TEXT FOR ANALYSIS ->

Strategies for Improved pDNA Loading and Protection Using Cationic and Neutral LNPs with Industrial Scalability Potential Using Microfluidic Technology

Abstract

Purpose

In recent years, microfluidic technologies have become mainstream in producing gene therapy nanomedicines (NMeds) following the Covid-19 vaccine; however, extensive optimizations are needed for each NMed type and genetic material. This article strives to improve LNPs for pDNA loading, protection, and delivery, while minimizing toxicity.

Methods

The microfluidic technique was optimized to form cationic or neutral LNPs to load pDNA. Classical “post-formulation” DNA addition vs “pre” addition in the aqueous phase were compared. All formulations were characterized (size, homogeneity, zeta potential, morphology, weight yield, and stability), then tested for loading efficiency, nuclease protection, toxicity, and cell uptake.

SUPPLIED INFORMATION ->
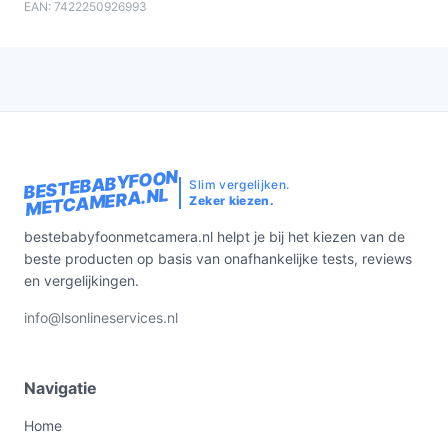
EAN: 7422250926993
BESTEBABYFOON
Slim vergelijken.
METCAMERA.NL
Zeker kiezen.
bestebabyfoonmetcamera.nl helpt je bij het kiezen van de
beste producten op basis van onafhankelijke tests, reviews
en vergelijkingen.
info@lsonlineservices.nl
Navigatie
Home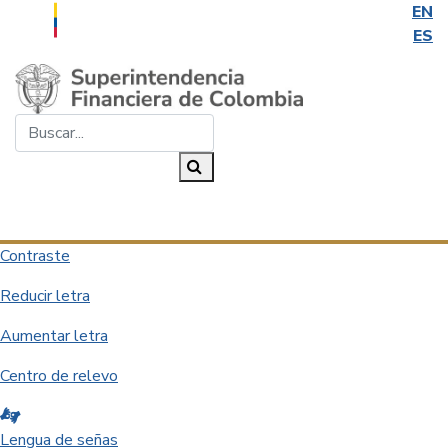
EN
ES
Saltar al contenido principal
Buscar...
Buscar
Desplegar navegación
Contraste
Reducir letra
Aumentar letra
Centro de relevo
Lengua de señas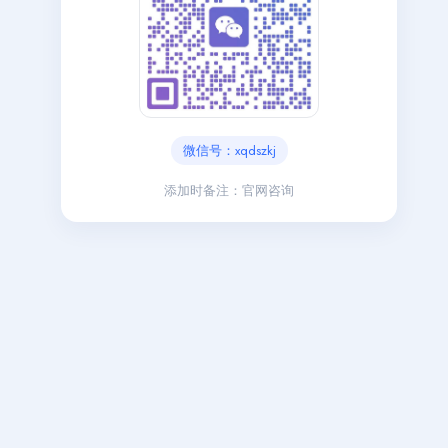
微信号：xqdszkj
添加时备注：官网咨询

TO DO ->
1) According to the abstract, what does the article try to improve LNPs for?
2) Change "pDNA" to "plasmid DNA" throughout the part of the abstract starting with "Strategies for Improved" and going on through "while minimizing toxicity.", and give that part again.
The rows have no connection to the abstract.

TASK RESPONSES ->
1) It tries to improve LNPs for pDNA loading, protection, and delivery while minimizing toxicity.

2)
Strategies for Improved plasmid DNA Loading and Protection Using Cationic and Neutral LNPs with Industrial Scalability Potential Using Microfluidic Technology

Abstract

Purpose

In recent years, microfluidic technologies have become mainstream in producing gene therapy nanomedicines (NMeds) following the Covid-19 vaccine; however, extensive optimizations are needed for each NMed type and genetic material. This article strives to improve LNPs for plasmid DNA loading, protection, and delivery, while minimizing toxicity.